# need help finding and removing a spyware.



## to-malone (Apr 26, 2010)

ok .. so i just got my computer back from my friend and was looking thru all the files and i come across a plug-in in my "FF" add-ons.. 


Verified RoveSupa Plugin 1.0
Porn4Mac


i have done a bit of searching for what this is on Google and they say it is a Trojan .. i have tried to find it and remove it manually . via "FF" suport page.

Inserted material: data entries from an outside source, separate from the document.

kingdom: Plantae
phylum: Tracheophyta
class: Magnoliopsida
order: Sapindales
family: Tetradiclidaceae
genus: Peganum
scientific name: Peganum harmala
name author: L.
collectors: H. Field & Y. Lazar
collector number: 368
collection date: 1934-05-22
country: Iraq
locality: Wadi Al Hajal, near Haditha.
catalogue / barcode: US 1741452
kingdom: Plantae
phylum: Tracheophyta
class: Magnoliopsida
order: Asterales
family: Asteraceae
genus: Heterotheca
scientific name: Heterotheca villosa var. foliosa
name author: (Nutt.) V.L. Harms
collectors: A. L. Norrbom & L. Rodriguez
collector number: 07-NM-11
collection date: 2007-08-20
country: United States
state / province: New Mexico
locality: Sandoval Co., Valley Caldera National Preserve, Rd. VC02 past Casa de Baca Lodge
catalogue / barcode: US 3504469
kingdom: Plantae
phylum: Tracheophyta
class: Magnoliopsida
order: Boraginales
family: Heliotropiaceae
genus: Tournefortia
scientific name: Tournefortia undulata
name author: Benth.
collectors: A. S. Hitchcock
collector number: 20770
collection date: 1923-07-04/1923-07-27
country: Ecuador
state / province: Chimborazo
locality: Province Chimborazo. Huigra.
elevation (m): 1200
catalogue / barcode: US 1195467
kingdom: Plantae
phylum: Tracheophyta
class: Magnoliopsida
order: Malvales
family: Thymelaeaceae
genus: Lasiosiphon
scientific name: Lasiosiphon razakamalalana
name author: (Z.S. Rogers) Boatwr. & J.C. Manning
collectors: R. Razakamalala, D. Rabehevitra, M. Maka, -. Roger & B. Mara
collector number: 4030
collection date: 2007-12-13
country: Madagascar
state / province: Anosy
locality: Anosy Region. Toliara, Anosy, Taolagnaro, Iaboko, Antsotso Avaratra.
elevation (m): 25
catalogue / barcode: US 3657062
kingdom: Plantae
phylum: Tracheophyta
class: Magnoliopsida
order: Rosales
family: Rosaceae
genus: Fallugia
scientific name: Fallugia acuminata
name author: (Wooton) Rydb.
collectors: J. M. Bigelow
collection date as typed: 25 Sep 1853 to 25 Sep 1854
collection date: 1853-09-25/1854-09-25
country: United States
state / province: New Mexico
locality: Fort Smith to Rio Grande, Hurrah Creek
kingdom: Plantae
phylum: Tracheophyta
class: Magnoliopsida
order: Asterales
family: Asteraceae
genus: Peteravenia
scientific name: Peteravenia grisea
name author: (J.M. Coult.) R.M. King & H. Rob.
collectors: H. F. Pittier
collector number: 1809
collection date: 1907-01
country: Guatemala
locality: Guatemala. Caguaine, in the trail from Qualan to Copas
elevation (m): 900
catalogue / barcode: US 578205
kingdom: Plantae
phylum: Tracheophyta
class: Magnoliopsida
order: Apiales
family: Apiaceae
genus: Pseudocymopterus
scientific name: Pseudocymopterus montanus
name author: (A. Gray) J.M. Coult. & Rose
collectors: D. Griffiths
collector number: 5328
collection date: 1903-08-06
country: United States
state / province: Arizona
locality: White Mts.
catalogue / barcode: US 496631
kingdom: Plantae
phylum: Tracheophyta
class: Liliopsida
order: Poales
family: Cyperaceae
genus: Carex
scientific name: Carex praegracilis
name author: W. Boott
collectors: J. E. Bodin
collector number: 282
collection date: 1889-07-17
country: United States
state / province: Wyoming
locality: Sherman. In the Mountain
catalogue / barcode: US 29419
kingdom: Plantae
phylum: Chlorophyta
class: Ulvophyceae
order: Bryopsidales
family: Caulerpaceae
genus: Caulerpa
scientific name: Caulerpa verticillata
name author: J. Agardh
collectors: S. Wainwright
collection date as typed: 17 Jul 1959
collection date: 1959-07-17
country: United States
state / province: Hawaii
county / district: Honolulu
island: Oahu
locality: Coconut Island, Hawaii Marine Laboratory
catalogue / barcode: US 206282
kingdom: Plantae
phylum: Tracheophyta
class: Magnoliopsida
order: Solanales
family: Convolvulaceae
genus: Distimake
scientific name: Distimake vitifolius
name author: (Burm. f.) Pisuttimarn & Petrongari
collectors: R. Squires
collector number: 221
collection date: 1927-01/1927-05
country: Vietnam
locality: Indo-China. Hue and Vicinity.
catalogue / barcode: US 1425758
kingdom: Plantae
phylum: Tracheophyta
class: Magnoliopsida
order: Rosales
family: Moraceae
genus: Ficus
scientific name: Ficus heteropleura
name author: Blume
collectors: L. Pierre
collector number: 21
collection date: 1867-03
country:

(Manually uninstalling a plugin

If you can't use an uninstaller program to remove a plugin, you can remove it manually:

1. In the Location bar, type about:config and press EnterReturn.
* The about:config "This might void your warranty!" warning page may appear. Click I'll be careful, I promise!, to continue to the about:config page. 
2. Search for the preference: plugin.expose_full_path.
3. Double-click on the plugin.expose_full_path preference in the list to change the value to true.
4. Enter aboutlugins into the Location bar to display the About Plugins page.
5. Each entry in the About Plugins page will have "File name:" followed by a path. Use Windows Explorer to navigateNavigate to the folder shown for the plugin you want to remove.
6. Rename the file to something other than its normal name - e.g. npswf32 becomes Xnpswf32 

The plugin will be removed. )




but im affaid i will remove the wrong file and have a partial system crash....
so any advice or help would be much appreciated..


----------



## sinclair_tm (Mar 11, 2005)

Being that it's a plug in for FireFox, it won't hurt the system if you get the wrong plugin. The best thing would be to completely uninstall FireFox, having it delete all plugins, preferences, and user files, and then reinstall it.


----------



## to-malone (Apr 26, 2010)

ok so i did that.. i completely uninstalled FF... i went in the back door deleted all the bookmarks saved passwords or there passwords all cookies and related tagging's in similar folders.. deleted a profile that was not there....but it would not let me delete all the plug-ins... so how do i go about finding them all in the depths of my mac?? im going to manually remove them if i can get a little help finding them


----------



## sinclair_tm (Mar 11, 2005)

In your user folder there is a Library folder. Look in it for Application Support, or any other folder for Mozilla or FireFox.


----------